By combining 14 years’ worth of satellite data, scientists have captured a startling portrait of the world’s water supply undergoing rapid transformation. The new analysis points to areas where there is increasing potential for conflict as a growing demand for water collides with the impacts of climate change. In Canada, the maps shows shifting water supplies that include wetter, more flood-prone regions in many areas of the country but a general drying out in the western sub-Arctic.

“This is an eye-opener,” said Roy Brouwer, an economist and executive director of the University of Waterloo’s Water Institute who was not involved in the analysis. “It raises awareness that things are changing and that in some areas something has to happen to counter and anticipate some of the catastrophes that may be waiting for us in the not-so-far future.”

The analysis is based on data from the Gravity Recovery and Climate Experiment, or GRACE, a NASA-led mission launched in 2002 that involved two satellites circling the globe in tandem about 220 kilometres apart. A microwave link between the two satellites allowed scientists to precisely monitor minuscule changes in their separation down to a distance of 10 microns, or about one-tenth the width of a human hair.

The setup created a sort of flying weight scale that mean the satellites could be used to measure slight regional variations in Earth’s gravitational pull. Many of those variations are due to geological features, such as mountain ranges, that do not vary over time. But by taking measurements over many years, the satellite also picked up changes that are largely due to the movement of massive amounts of water at or near Earth’s surface.

Researchers have published many results based on GRACE data but the new analysis, published Wednesday in the journal Nature, marks the first time all available observations from the mission, from April, 2002, to March, 2016, have been analyzed and assembled to provide a comprehensive map of water trends around the world. Those trends encompass changes in where water is stored across Earth’s surface, including groundwater, soil moisture, glaciers, snow cover and surface water. The result suggests a water landscape that is changing fast on a global scale, in large part due to human activity and climate change.

“The human fingerprint is all over what we see in the map,” said Jay Famiglietti, a water-resource expert affiliated with NASA’s Jet Propulsion Laboratory in Pasadena, Calif., and the incoming director of the University of Saskatchewan’s Global Institute for Water Security.
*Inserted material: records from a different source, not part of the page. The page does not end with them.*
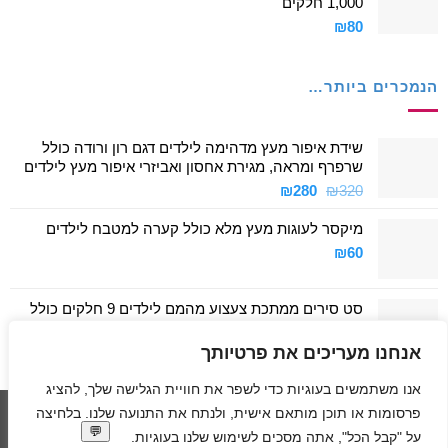
1,000 חלקים
₪
80
הנמכרים ביותר…
שידת איפור מעץ מדהימה לילדים דגם רון ורודה כולל
שרפרף ומראה, מגירת אחסון ואביזרי איפור מעץ לילדים
המחיר
המחיר
₪
280
₪
320
המקורי
הנוכחי
מיקסר לעוגות מעץ מלא כולל קערה למטבח לילדים
היה:
הוא:
₪280.
₪320.
₪
60
סט סירים ממתכת צעצוע מהמם לילדים 9 חלקים כולל
סיר גדול, סיר קטן, מחבת ושלושה כלים
₪
40
אנחנו מעריכים את פרטיותך
אנו משתמשים בעוגיות כדי לשפר את חוויית הגלישה שלך, להציג
פרסומות או תוכן מותאם אישית, ולנתח את התנועה שלנו. בלחיצה
Visa
American
MasterCard
Visa
על "קבל הכל", אתה מסכים לשימוש שלנו בעוגיות.
2
Express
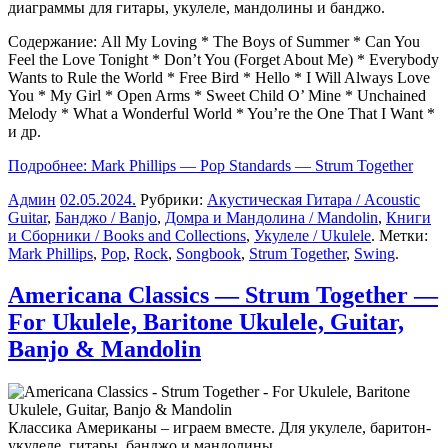
диаграммы для гитары, укулеле, мандолины и банджо.
Содержание: All My Loving * The Boys of Summer * Can You
Feel the Love Tonight * Don’t You (Forget About Me) * Everybody
Wants to Rule the World * Free Bird * Hello * I Will Always Love
You * My Girl * Open Arms * Sweet Child O’ Mine * Unchained
Melody * What a Wonderful World * You’re the One That I Want *
и др.
Подробнее: Mark Phillips — Pop Standards — Strum Together
Админ
02.05.2024
.
Рубрики:
Акустическая Гитара / Acoustic
Guitar
,
Банджо / Banjo
,
Домра и Мандолина / Mandolin
,
Книги
и Сборники / Books and Collections
,
Укулеле / Ukulele
. Метки:
Mark Phillips
,
Pop
,
Rock
,
Songbook
,
Strum Together
,
Swing
.
Americana Classics — Strum Together —
For Ukulele, Baritone Ukulele, Guitar,
Banjo & Mandolin
Классика Американы – играем вместе. Для укулеле, баритон-
укулеле, гитары, банджо и мандолины.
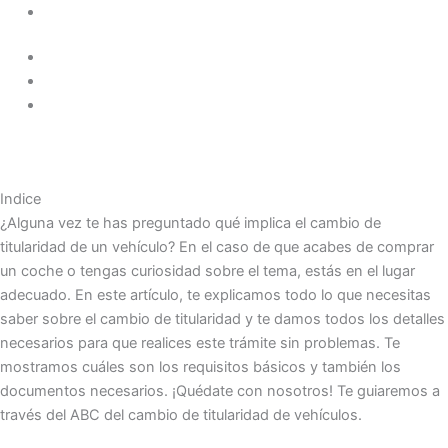
Indice
¿Alguna vez te has preguntado qué implica el cambio de
titularidad de un vehículo? En el caso de que acabes de comprar
un coche o tengas curiosidad sobre el tema, estás en el lugar
adecuado. En este artículo, te explicamos todo lo que necesitas
saber sobre el cambio de titularidad y te damos todos los detalles
necesarios para que realices este trámite sin problemas. Te
mostramos cuáles son los requisitos básicos y también los
documentos necesarios. ¡Quédate con nosotros! Te guiaremos a
través del ABC del cambio de titularidad de vehículos.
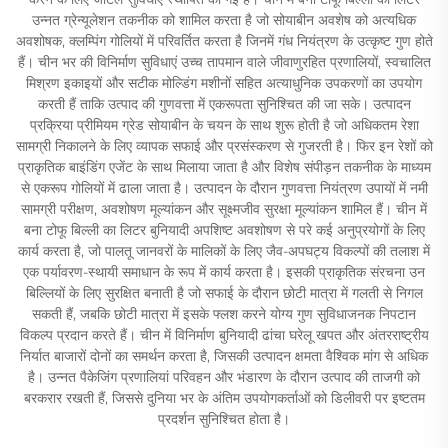
उन्नत ग्रेन्यूलेशन तकनीक को शामिल करता है जो सोयाबीन अवशेष को अत्यधिक
अवशोषक, क्लम्पिंग गोलियों में परिवर्तित करता है जिनमें गंध नियंत्रण के उत्कृष्ट गुण होते
हैं। चीन भर की विनिर्माण सुविधाएं उच्च तापमान वाले जीवाणुरहित प्रणालियों, स्वचालित
मिश्रण इकाइयों और सटीक मोल्डिंग मशीनों सहित अत्याधुनिक उपकरणों का उपयोग
करती हैं ताकि उत्पाद की गुणवत्ता में एकरूपता सुनिश्चित की जा सके। उत्पादन
प्रक्रिया प्रीमियम ग्रेड सोयाबीन के चयन के साथ शुरू होती है जो अधिकतम रेशा
सामग्री निकालने के लिए व्यापक सफाई और प्रसंस्करण से गुजरती है। फिर इन रेशों को
प्राकृतिक बाइंडिंग एजेंट के साथ मिलाया जाता है और विशेष संपीड़न तकनीक के माध्यम
से एकरूप गोलियों में ढाला जाता है। उत्पादन के दौरान गुणवत्ता नियंत्रण उपायों में नमी
सामग्री परीक्षण, अवशोषण मूल्यांकन और सूक्ष्मजीव सुरक्षा मूल्यांकन शामिल हैं। चीन में
बना टोफू बिल्ली का लिटर बुनियादी अपशिष्ट अवशोषण से परे कई अनुप्रयोगों के लिए
कार्य करता है, जो पालतू जानवरों के मालिकों के लिए जैव-अपघट्य विकल्पों की तलाश में
एक पर्यावरण-स्थायी समाधान के रूप में कार्य करता है। इसकी प्राकृतिक संरचना उन
बिल्लियों के लिए सुरक्षित बनाती है जो सफाई के दौरान छोटी मात्रा में गलती से निगल
सकती हैं, जबकि छोटी मात्रा में इसके फ्लश करने योग्य गुण सुविधाजनक निपटान
विकल्प प्रदान करते हैं। चीन में विनिर्माण बुनियादी ढांचा घरेलू खपत और अंतरराष्ट्रीय
निर्यात बाजारों दोनों का समर्थन करता है, जिसकी उत्पादन क्षमता वैश्विक मांग से अधिक
है। उन्नत पैकेजिंग प्रणालियां परिवहन और भंडारण के दौरान उत्पाद की ताजगी को
बरकरार रखती हैं, जिससे दुनिया भर के अंतिम उपयोगकर्ताओं को डिलीवरी पर इष्टतम
प्रदर्शन सुनिश्चित होता है।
Dr. Famiglietti, a co-author on the Nature study, has played a central role in interpreting data from the GRACE mission over its lifetime. He added that the new analysis pointed to profound changes in the Earth’s water resources that should serve as a wake-up call for policy makers.

“There are implications in that map for food security, for water security and for human security in terms of things like conflict and climate refugees,” he said.

In total, Dr. Famiglietti and his colleagues identified 34 regional trends in water storage observed by GRACE. Some are likely due to natural variations over the time that the observations were taken. For example, the Amazon basin looks like it’s getting wetter because the area has been recovering from a drought. The same is likely the case for a region centred on the Canadian Prairies and parts of the United States. Over the long term, those trends may fade away.

The most obvious changes are clearly due to climate change and relate to ice loss in the polar regions and in some mountainous areas such as Alaska and the southern portions of the Andes in South America. Others show places where humans have directly affected water storage.

Similar shortfalls in India reflect the impact of subsidized electricity, which has created a “perverse incentive” that makes it inexpensive to pump out more groundwater than can be replenished, said Dr. Brouwer.

Overall, the map shows how the world’s water is increasingly moving from natural storehouses such as glaciers to human-built reservoirs, a change that comes with plenty of political fallout when that water crosses international boundaries, said Aaron Wolf, an expert in water-related conflict at Oregon State University.

“This kind of data really helps us identify hot spots in advance of real crises,” he said.

Support for the GRACE mission officially ended last fall and the last of the satellites burned up as its orbit decayed in mid-March. A follow-up mission with two new satellites that will continue the gravity measurements is currently set for launch this Tuesday from Vandenberg Air Force Base in California.